Başbakanımız, Kızılay’ın yardımlarını Myanmar’a götüren grubun başında Dışişleri Bakanı’nın bulunmasını eleştiren ‘köşe yazarları’na kızmış; soruyor: “Ben buradan o medya patronuna ‘Yazıklar olsun’ diyorum; bu adamları köşe yazarı olarak nasıl tutuyorsunuz?”
Başbakan’ın basınla uğraşması yetti de arttı artık, iki yıldan beri lafının nereye gittiğini bilmeden söyleniyor.

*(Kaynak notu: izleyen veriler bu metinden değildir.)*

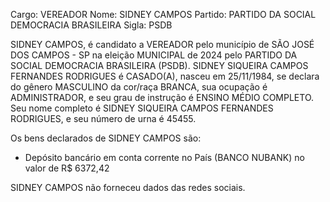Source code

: Cargo: VEREADOR
Nome: SIDNEY CAMPOS
Partido: PARTIDO DA SOCIAL DEMOCRACIA BRASILEIRA
Sigla: PSDB

SIDNEY CAMPOS, é candidato a VEREADOR pelo município de SÃO JOSÉ DOS CAMPOS - SP na eleição MUNICIPAL de 2024 pelo PARTIDO DA SOCIAL DEMOCRACIA BRASILEIRA (PSDB).
SIDNEY SIQUEIRA CAMPOS FERNANDES RODRIGUES é CASADO(A), nasceu em 25/11/1984, se declara do gênero MASCULINO da cor/raça BRANCA, sua ocupação é ADMINISTRADOR, e seu grau de instrução é ENSINO MÉDIO COMPLETO.
Seu nome completo é SIDNEY SIQUEIRA CAMPOS FERNANDES RODRIGUES, e seu número de urna é 45455.

Os bens declarados de SIDNEY CAMPOS são: 
- Depósito bancário em conta corrente no País (BANCO NUBANK) no valor de R$ 6372,42

SIDNEY CAMPOS não forneceu dados das redes sociais.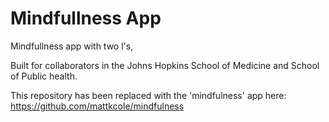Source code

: # Mindfullness App 

Mindfullness app with two l's,

Built for collaborators in the Johns Hopkins School of Medicine and School of Public health. 

This repository has been replaced with the 'mindfulness' app here:
https://github.com/mattkcole/mindfulness
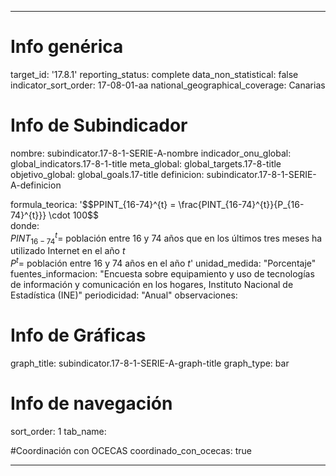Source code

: ---

# Info genérica
target_id: '17.8.1'
reporting_status: complete
data_non_statistical: false
indicator_sort_order: 17-08-01-aa
national_geographical_coverage: Canarias

# Info de Subindicador
nombre: subindicator.17-8-1-SERIE-A-nombre
indicador_onu_global: global_indicators.17-8-1-title
meta_global: global_targets.17-8-title
objetivo_global: global_goals.17-title
definicion: subindicator.17-8-1-SERIE-A-definicion

formula_teorica: '$$PPINT_{16-74}^{t} = \frac{PINT_{16-74}^{t}}{P_{16-74}^{t}}} \cdot 100$$ <br>
donde: <br>
$PINT_{16-74}^{t} =$ población entre 16 y 74 años que en los últimos tres meses ha utilizado Internet en el año $t$ <br>
$P^{t} =$ población entre 16 y 74 años en el año $t$'
unidad_medida: "Porcentaje"
fuentes_informacion: "Encuesta sobre equipamiento y uso de tecnologías de información y comunicación en los hogares, Instituto Nacional de Estadística (INE)"
periodicidad: "Anual"
observaciones: 

# Info de Gráficas
graph_title: subindicator.17-8-1-SERIE-A-graph-title
graph_type: bar

# Info de navegación
sort_order: 1
tab_name:

#Coordinación con OCECAS
coordinado_con_ocecas: true

---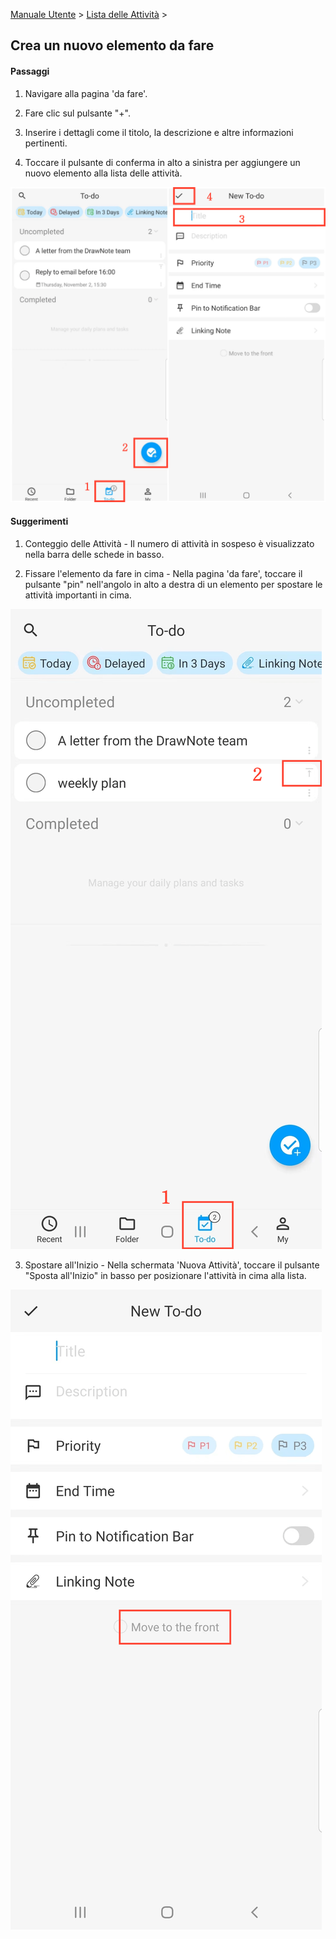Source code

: [Manuale Utente](/dragonnest/drawnote/manual/it) > [Lista delle Attività](/dragonnest/drawnote/manual/it/to_do) >

Crea un nuovo elemento da fare
---
#### Passaggi

1. Navigare alla pagina 'da fare'.

2. Fare clic sul pulsante "+".

3. Inserire i dettagli come il titolo, la descrizione e altre informazioni pertinenti.

4. Toccare il pulsante di conferma in alto a sinistra per aggiungere un nuovo elemento alla lista delle attività.

![](imgs/create_a_new_to_do1.png)

#### Suggerimenti
1. Conteggio delle Attività - Il numero di attività in sospeso è visualizzato nella barra delle schede in basso.

2.  Fissare l'elemento da fare in cima - Nella pagina 'da fare', toccare il pulsante "pin" nell'angolo in alto a destra di un elemento per spostare le attività importanti in cima.

![](imgs/create_a_new_to_do2.png)

3. Spostare all'Inizio - Nella schermata 'Nuova Attività', toccare il pulsante "Sposta all'Inizio" in basso per posizionare l'attività in cima alla lista.

![](imgs/create_a_new_to_do3.png)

Cumartesi günü iftar konuşmasına bakalım: 55 milyona yakın nüfusunun yüzde 90’a yakını Budist olan Myanmar’da 2 milyona yakın da Müslüman yaşıyor. Milli geliri bizim beşte birimiz kadar olan fakir ülkede dikta yönetimi var. Eski adı Burma ve Birmanya olan bu devlette, iddialara göre göçe zorlanan ve fakirleştirilen Müslümanların mahalleleri yakılmaktadır, azalmaları için çocuk sayısı sınırlanmıştır; özetle bazıları ülkemizde de uygulanmış ayrımcılık eğilimleri görülmektedir. 

Davutoğlu doğru yaptı
Olaylar gelişirken Türk Kızılayı hükümetin de teşvik ve yardımıyla Myanmar’a yardım taşıdı; bana göre karar doğruydu; hiç değilse oradaki Müslümanlara yalnız olmadıkları gösterildi, açlık çekenlerin çok azının bir-iki gün karnı doydu. Myanmarlıları fakirlikten asıl kurtaracak, ayrımcılık yapmayacak, onlara insan olduklarını gösterecek devletleriydi ama dikta idareleri böyledir!

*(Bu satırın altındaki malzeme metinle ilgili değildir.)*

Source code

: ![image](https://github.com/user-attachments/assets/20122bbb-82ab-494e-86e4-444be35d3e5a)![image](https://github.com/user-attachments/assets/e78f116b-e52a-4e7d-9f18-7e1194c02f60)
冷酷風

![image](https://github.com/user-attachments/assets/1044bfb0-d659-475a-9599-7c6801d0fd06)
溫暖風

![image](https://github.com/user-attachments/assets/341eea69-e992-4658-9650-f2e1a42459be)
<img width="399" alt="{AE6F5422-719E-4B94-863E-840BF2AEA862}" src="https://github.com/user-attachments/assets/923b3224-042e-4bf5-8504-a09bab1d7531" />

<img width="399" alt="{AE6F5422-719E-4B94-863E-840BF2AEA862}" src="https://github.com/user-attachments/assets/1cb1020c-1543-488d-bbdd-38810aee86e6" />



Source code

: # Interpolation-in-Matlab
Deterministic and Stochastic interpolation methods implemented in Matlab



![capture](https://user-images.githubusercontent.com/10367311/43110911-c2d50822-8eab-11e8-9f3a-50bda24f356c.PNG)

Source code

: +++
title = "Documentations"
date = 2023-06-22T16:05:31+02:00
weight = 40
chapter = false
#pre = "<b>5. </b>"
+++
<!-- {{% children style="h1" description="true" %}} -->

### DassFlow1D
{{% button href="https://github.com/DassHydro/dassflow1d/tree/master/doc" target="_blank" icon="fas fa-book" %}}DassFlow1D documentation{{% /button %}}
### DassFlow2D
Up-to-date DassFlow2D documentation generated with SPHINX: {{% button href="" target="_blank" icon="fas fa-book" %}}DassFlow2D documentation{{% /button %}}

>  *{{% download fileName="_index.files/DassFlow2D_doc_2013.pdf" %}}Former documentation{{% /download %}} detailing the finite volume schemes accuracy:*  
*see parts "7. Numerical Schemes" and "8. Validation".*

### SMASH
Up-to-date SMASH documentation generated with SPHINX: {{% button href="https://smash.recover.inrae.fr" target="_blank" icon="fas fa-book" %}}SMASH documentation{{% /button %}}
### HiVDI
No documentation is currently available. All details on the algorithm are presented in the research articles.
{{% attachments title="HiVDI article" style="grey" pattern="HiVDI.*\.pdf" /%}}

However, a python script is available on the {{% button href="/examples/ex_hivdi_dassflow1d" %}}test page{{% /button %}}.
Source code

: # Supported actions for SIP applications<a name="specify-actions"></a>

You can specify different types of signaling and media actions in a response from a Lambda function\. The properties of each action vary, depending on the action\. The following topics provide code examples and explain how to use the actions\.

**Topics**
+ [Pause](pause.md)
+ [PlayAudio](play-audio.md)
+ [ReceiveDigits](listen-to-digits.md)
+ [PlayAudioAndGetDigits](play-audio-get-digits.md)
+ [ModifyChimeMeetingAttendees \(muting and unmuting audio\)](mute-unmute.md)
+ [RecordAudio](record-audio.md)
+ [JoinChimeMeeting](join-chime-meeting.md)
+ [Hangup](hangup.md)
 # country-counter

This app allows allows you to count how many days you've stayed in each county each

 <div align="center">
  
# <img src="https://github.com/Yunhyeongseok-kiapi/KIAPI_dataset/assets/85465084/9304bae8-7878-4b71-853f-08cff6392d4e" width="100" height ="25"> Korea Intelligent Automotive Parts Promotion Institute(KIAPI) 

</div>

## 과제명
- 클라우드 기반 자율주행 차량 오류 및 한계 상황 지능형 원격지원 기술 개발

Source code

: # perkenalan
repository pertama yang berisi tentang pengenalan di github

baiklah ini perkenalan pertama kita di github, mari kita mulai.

Bence Dışişleri Bakanımız da, Başbakan’ın eşi de giderek iyi yapmıştı.
Hangi yazar yazmış “Dışişleri Bakanı’nın Myanmar’da ne işi var?” diye bilmiyorum; “Yardım götürdüler, iyi yaptılar” diye yazan da olmuştur; “Ne işiniz var orada?” diye soran da!
Kaç yazar yazmışsa yazmış, onların yazdıklarına karşı, gerekmez ama diyelim ki Sayın Erdoğan görüşünü söylemek istemiş, söylesin de, gazete sahiplerine “Yazıklar olsun”, yazarlara “Bu millete yabancı, tarihine yabancı, bu milletin derdiyle dertlenenler değil” demek ne oluyor?

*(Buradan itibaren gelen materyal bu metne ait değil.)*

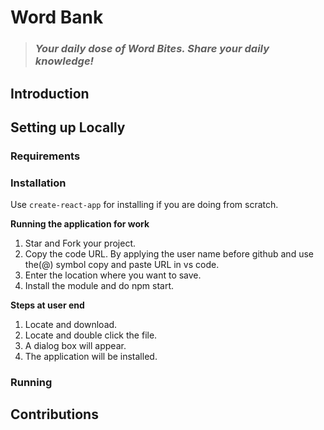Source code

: # Word Bank

> ### *Your daily dose of Word Bites. Share your daily knowledge!*

## Introduction

## Setting up Locally

### Requirements

### Installation

Use `create-react-app` for installing if you are doing from scratch.

**Running the application for work**

1. Star and Fork your project.
2. Copy the code URL. By applying the user name before github and use the(@) symbol copy and paste URL in vs code.
3. Enter the location where you want to save.
4. Install the module and do npm start.

**Steps at user end**

1. Locate and download.
2. Locate and double click the file.
3. A dialog box will appear. 
4. The application will be installed.

### Running

## Contributions

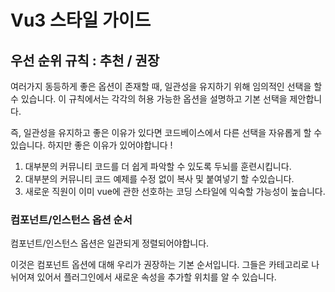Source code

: # Vu3 스타일 가이드

## 우선 순위 규칙 : 추천 / 권장
여러가지 동등하게 좋은 옵션이 존재할 때, 일관성을 유지하기 위해 임의적인 선택을 할 수 있습니다.
이 규칙에서는 각각의 허용 가능한 옵션을 설명하고 기본 선택을 제안합니다. 

즉, 일관성을 유지하고 좋은 이유가 있다면 코드베이스에서 다른 선택을 자유롭게 할 수 있습니다. 하지만 좋은 이유가 있어야합니다 !


1. 대부분의 커뮤니티 코드를 더 쉽게 파악할 수 있도록 두뇌를 훈련시킵니다.
2. 대부분의 커뮤니티 코드 예제를 수정 없이 복사 및 붙여넣기 할 수있습니다.
3. 새로운 직원이 이미 vue에 관한 선호하는 코딩 스타일에 익숙할 가능성이 높습니다.

### 컴포넌트/인스턴스 옵션 순서
컴포넌트/인스턴스 옵션은 일관되게 정렬되어야합니다.

이것은 컴포넌트 옵션에 대해 우리가 권장하는 기본 순서입니다. 그들은 카테고리로 나뉘어져 있어서 플러그인에서 새로운 속성을 추가할 위치를 알 수 있습니다.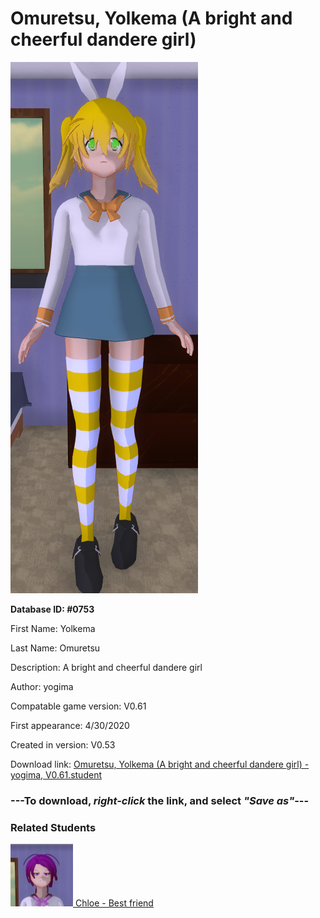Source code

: # Omuretsu, Yolkema (A bright and cheerful dandere girl)

<img src="../../Files/Images/Omuretsu, Yolkema (A bright and cheerful dandere girl).png" title="Omuretsu, Yolkema (A bright and cheerful dandere girl) - yogima, V0.61">

**Database ID: #0753**

First Name: Yolkema

Last Name: Omuretsu

Description: A bright and cheerful dandere girl

Author: yogima

Compatable game version: V0.61

First appearance: 4/30/2020

Created in version: V0.53

Download link: <a href="https://raw.githubusercontent.com/Arbiter1223/Daigaku-Gurashi-Custom-Students/master/Files/Student%20Files/Omuretsu%2C%20Yolkema%20(A%20bright%20and%20cheerful%20dandere%20girl)%20-%20yogima%2C%20V0.61.student">Omuretsu, Yolkema (A bright and cheerful dandere girl) - yogima, V0.61.student</a>

### ---**To download, _right-click_ the link, and select _"Save as"_**---

### Related Students

<a href="Kinkle, Chloe (A super-perverted bully who enjoys videogames and anime).md"><img src="../../Files/Thumbs/Kinkle, Chloe (A super-perverted bully who enjoys videogames and anime).png" height="100" width="100" title="Kinkle, Chloe (A super-perverted bully who enjoys videogames and anime) - yogima, V0.61"></a><a href="Kinkle, Chloe (A super-perverted bully who enjoys videogames and anime).md"> Chloe - Best friend</a>

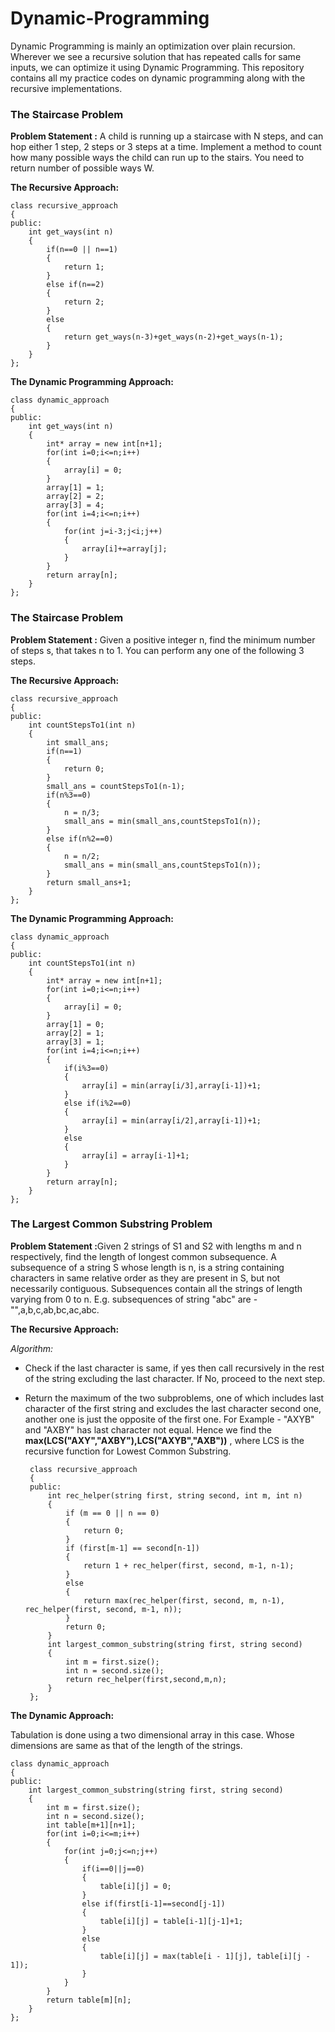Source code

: # Dynamic-Programming
Dynamic Programming is mainly an optimization over plain recursion. Wherever we see a recursive solution that has repeated calls for same inputs, we can optimize it using Dynamic Programming. This repository contains all my practice codes on dynamic programming along with the recursive implementations. 

### The Staircase Problem

<b>Problem Statement :</b> A child is running up a staircase with N steps, and can hop either 1 step, 2 steps or 3 steps at a time. Implement a method to count how many possible ways the child can run up to the stairs. You need to return number of possible ways W.

<b>The Recursive Approach:</b>

    class recursive_approach
    {
    public:
        int get_ways(int n)
        {
            if(n==0 || n==1)
            {
                return 1;
            }
            else if(n==2)
            {
                return 2;
            }
            else
            {
                return get_ways(n-3)+get_ways(n-2)+get_ways(n-1);
            }
        }
    };
    
<b>The Dynamic Programming Approach:</b>

    class dynamic_approach
    {
    public:
        int get_ways(int n)
        {
            int* array = new int[n+1];
            for(int i=0;i<=n;i++)
            {
                array[i] = 0;
            }
            array[1] = 1;
            array[2] = 2;
            array[3] = 4;
            for(int i=4;i<=n;i++)
            {
                for(int j=i-3;j<i;j++)
                {
                    array[i]+=array[j];
                }
            }
            return array[n];
        }
    };

### The Staircase Problem

<b>Problem Statement :</b> Given a positive integer n, find the minimum number of steps s, that takes n to 1. You can perform any one of the following 3 steps.

<b>The Recursive Approach:</b>

    class recursive_approach
    {
    public:
        int countStepsTo1(int n)
        {
            int small_ans;
            if(n==1)
            {
                return 0;
            }
            small_ans = countStepsTo1(n-1);
            if(n%3==0)
            {
                n = n/3;
                small_ans = min(small_ans,countStepsTo1(n));
            }
            else if(n%2==0)
            {
                n = n/2;
                small_ans = min(small_ans,countStepsTo1(n));
            }
            return small_ans+1;
        }
    };

<b>The Dynamic Programming Approach:</b>

    class dynamic_approach
    {
    public:
        int countStepsTo1(int n)
        {
            int* array = new int[n+1];
            for(int i=0;i<=n;i++)
            {
                array[i] = 0;
            }
            array[1] = 0;
            array[2] = 1;
            array[3] = 1;
            for(int i=4;i<=n;i++)
            {
                if(i%3==0)
                {
                    array[i] = min(array[i/3],array[i-1])+1;
                }
                else if(i%2==0)
                {
                    array[i] = min(array[i/2],array[i-1])+1;
                }
                else
                {
                    array[i] = array[i-1]+1;
                }
            }
            return array[n];
        }
    };

### The Largest Common Substring Problem

<b>Problem Statement :</b>Given 2 strings of S1 and S2 with lengths m and n respectively, find the length of longest common subsequence.
A subsequence of a string S whose length is n, is a string containing characters in same relative order as they are present in S, but not necessarily contiguous. Subsequences contain all the strings of length varying from 0 to n. E.g. subsequences of string "abc" are - "",a,b,c,ab,bc,ac,abc.

<b>The Recursive Approach:</b>

*Algorithm:*
 * Check if the last character is same, if yes then call recursively in the rest of the string excluding the last character. If No, proceed to the next step.
 * Return the maximum of the two subproblems, one of which includes last character of the first string and excludes the last character second one, another one is just the opposite of the first one.
    For Example - "AXYB" and "AXBY" has last character not equal. Hence we find the **max(LCS("AXY","AXBY"),LCS("AXYB","AXB"))** , where LCS is the recursive function for Lowest Common Substring.
    
        class recursive_approach
        {
        public:
            int rec_helper(string first, string second, int m, int n)
            {
                if (m == 0 || n == 0)
                {
                    return 0;
                }
                if (first[m-1] == second[n-1])
                {
                    return 1 + rec_helper(first, second, m-1, n-1);
                }
                else
                {
                    return max(rec_helper(first, second, m, n-1), rec_helper(first, second, m-1, n));
                }
                return 0;
            }
            int largest_common_substring(string first, string second)
            {
                int m = first.size();
                int n = second.size();
                return rec_helper(first,second,m,n);
            }
        };    
    
<b>The Dynamic Approach:</b>

Tabulation is done using a two dimensional array in this case. Whose dimensions are same as that of the length of the strings.

    class dynamic_approach
    {
    public:
        int largest_common_substring(string first, string second)
        {
            int m = first.size();
            int n = second.size();
            int table[m+1][n+1];
            for(int i=0;i<=m;i++)
            {
                for(int j=0;j<=n;j++)
                {
                    if(i==0||j==0)
                    {
                        table[i][j] = 0;
                    }
                    else if(first[i-1]==second[j-1])
                    {
                        table[i][j] = table[i-1][j-1]+1;
                    }
                    else
                    {
                        table[i][j] = max(table[i - 1][j], table[i][j - 1]);
                    }
                }
            }
            return table[m][n];
        }
    };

Bu durum, bir değil, iki değil; Başbakan ne yapmak istiyor anlayamıyorum!
Başbakan’ın, çevresinin davranışlarını belirlemek, sınırlamak, kendine uydurmak, özetle herkese şiddetle hâkim olmaya çalışan bir ruh haline kapıldığı anlaşılıyor. Kendisine karşı sandıklarından kurtulmayı istediği, bu ruh halinin bünyesine yerleştiği anlaşılıyor.
Eğer böyleyse bu saplantının sonu yok. Basınsız dünya olamaz; bizim de olacak, herkes beğendiklerini okuyacak, beğenmediklerini okumayacak! Kamuoyu sahnesine çıkanlar her türlü sözle karşılaşacaklar. 

Kararlarını da etkiliyor
Kendini alkışlayan dinleyicilere karşı, beğenmediklerini yazanları azarlamak, onlara ders vermek, halkla ilişkilerde doğru yol değildir; Sayın Erdoğan’ın dün söylediği yazarlar, bugün kendilerini düzeltme yoluna girmemişlerdir; tam tersine, Başbakan’ın zaafını yakaladıkları için sevinmişlerdir.
Erdoğan’ın anlatmaya çalıştığım ruh hali, kararlarını da etkiliyor sanıyorum. İstanbul Emniyet Müdür Yardımcılığı’na Selim Ay nasıl atanmışsa atanmış, şimdiye kadar yazılanları ciddiye almak varken ‘ben hata yapmam’ tavrında inatlaşmak niye? Israrda umut yoktur ki! 

Hatada direnme
Konuşma zaafı olan İçişleri Bakanı’nın söyledikleri bir değil iki değil! “Şemdinli’deki bomba, Ankara’daki kalem aynıdır” söylenecek bir laf mıdır? Bunu ağzından kaçırmış da olsa, artık bakan olarak kalmamalıdır!
Sayın Erdoğan hatada direnme halinden kurtulmalıdır. Yanındaki arkadaşları bulacakları bir yöntemle Başbakanlarını bu ruh halinden çıkarmalıdırlar!
Halkı rahatsız eden bu hal, hükümetin çözmek zorunda olduğu Kürt sorunu gibi sorunların çözülmesini imkânsızlaştırıyor; iç huzur, ekonomik gelişmeler gibi bazı konuları da ciddi sorun haline getiriyor.